我把情況簡單一說,這下他反倒陷入了沉思。
半晌他纔回道,“你說的珠子,我好像有印象。”
他按着頭,皺起了眉,說,“我記得,之前把它給了一個戴眼鏡的年輕人,讓他去救他的朋友了。”
我有點懵,“這是什麼時候的事情?”
張起靈搖搖頭,“不記得了。”
“啊這。”我啞然,“戴眼鏡、需要隕玉……吃了屍蟞丸?該不會,是解九吧?”
如果真的是他,那就難怪他和霍七狗五他們竟然能做到如此地步了——
救命之恩,原來是這麼個救命之恩,唯一的一顆隕玉珠子都被他們磨成粉吃了。
或許在他們看來,即使死後會屍變,也總比現在就不明不白變成“禁婆”要好得多吧。
我嘆了口氣。
“那麼也就是說,除非我能找到一整套玉俑,或者過分點,找到一座隕玉礦,才能讓他們的研究產生跨越性進步咯?”
他點頭,看着我,臉上帶了一絲真誠的疑惑。
“你爲什麼這麼盡心?”張起靈好像很不理解,“這是我的事情,你沒有必要去做這麼多。”
我起身,拍了拍他的肩,“別想太多。從你帶我出來起,我就一直是站在你這邊的。畢竟——”
我對他露出一個笑。
“我是‘張伏靈’啊。
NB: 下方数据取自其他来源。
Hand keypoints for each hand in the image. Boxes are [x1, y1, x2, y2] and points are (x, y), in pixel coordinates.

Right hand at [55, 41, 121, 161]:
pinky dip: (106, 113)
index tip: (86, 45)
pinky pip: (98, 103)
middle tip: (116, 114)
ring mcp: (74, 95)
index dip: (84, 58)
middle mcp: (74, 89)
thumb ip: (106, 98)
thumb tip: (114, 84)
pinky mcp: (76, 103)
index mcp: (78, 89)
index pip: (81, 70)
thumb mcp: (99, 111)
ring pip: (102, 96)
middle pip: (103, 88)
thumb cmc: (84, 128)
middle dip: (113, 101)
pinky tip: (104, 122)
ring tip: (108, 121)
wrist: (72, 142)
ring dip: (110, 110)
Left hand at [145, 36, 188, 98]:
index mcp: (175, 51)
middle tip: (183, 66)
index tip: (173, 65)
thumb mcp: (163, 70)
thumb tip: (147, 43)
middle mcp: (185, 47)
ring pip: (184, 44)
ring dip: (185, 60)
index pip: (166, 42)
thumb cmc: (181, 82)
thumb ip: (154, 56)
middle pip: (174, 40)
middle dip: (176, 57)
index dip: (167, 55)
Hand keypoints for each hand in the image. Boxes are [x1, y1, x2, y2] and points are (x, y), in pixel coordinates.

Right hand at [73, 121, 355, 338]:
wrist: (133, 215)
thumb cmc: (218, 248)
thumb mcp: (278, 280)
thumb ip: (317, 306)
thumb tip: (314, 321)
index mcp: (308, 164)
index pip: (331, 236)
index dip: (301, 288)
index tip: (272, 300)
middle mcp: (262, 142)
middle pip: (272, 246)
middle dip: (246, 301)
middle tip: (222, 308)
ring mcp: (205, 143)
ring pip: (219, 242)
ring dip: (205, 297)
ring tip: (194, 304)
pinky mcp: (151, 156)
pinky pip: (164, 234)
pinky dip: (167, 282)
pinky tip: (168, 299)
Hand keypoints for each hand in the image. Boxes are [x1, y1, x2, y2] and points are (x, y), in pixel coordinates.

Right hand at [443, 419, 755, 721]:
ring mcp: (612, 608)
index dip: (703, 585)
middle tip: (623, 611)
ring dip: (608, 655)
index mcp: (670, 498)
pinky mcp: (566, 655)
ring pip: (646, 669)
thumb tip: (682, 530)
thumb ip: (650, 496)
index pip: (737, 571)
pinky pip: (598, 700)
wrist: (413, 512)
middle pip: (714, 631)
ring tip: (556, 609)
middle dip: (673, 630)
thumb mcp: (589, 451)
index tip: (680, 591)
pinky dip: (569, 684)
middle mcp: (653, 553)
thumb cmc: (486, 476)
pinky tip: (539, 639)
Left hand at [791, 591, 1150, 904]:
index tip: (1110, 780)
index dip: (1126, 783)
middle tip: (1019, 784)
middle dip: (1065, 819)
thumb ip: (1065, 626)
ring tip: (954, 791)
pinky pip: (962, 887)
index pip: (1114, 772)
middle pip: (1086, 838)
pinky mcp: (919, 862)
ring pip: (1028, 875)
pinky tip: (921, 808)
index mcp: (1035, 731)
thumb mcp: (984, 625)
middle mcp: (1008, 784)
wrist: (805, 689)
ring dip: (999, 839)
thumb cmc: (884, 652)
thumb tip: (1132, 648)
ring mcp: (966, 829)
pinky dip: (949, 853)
”
……
半小時的會面結束後,我被帶離了張起靈的房間。
帶路的那個霍七的手下很驚奇,“您來之前,九爺還一直叮囑我攔住您,生怕您會因爲張先生失憶而暴怒,或者不管不顧帶張先生逃走呢。”
我很疑惑,“他爲什麼會對我有這種不堪的印象?”
他笑了笑,“並非不堪。哪怕是七姑娘,也知道您把張先生看得有多重。”
這個年輕人垂下眼眸,“七姑娘有句話讓我轉告您——”
“如果不想被人套上繮繩、供人驅策,就不要把自己的軟肋暴露給別人。人心,是很可怕的。”
我腳步一頓。
“替我謝過七姑娘。”
“您能明白就好。”
離開療養院,我搖了搖頭,想不到,一直未曾與我有過深入交流的霍七,竟然是看我看得最透徹的人。
總不能辜負她一番好意。
我沒有直接離開,而是去見了張啓山。
四姑娘山那次最大的聯合盜墓活動失敗,對他的勢力打擊很大,直到最近,張啓山一系才慢慢恢復過來。
他的副官仍舊在廣西巴乃帶領隊伍尋找張家古樓,他本人也沒有放鬆,不知從哪找到了一堆據說是張家人留下的文獻。我到時,他正在書房裏翻看。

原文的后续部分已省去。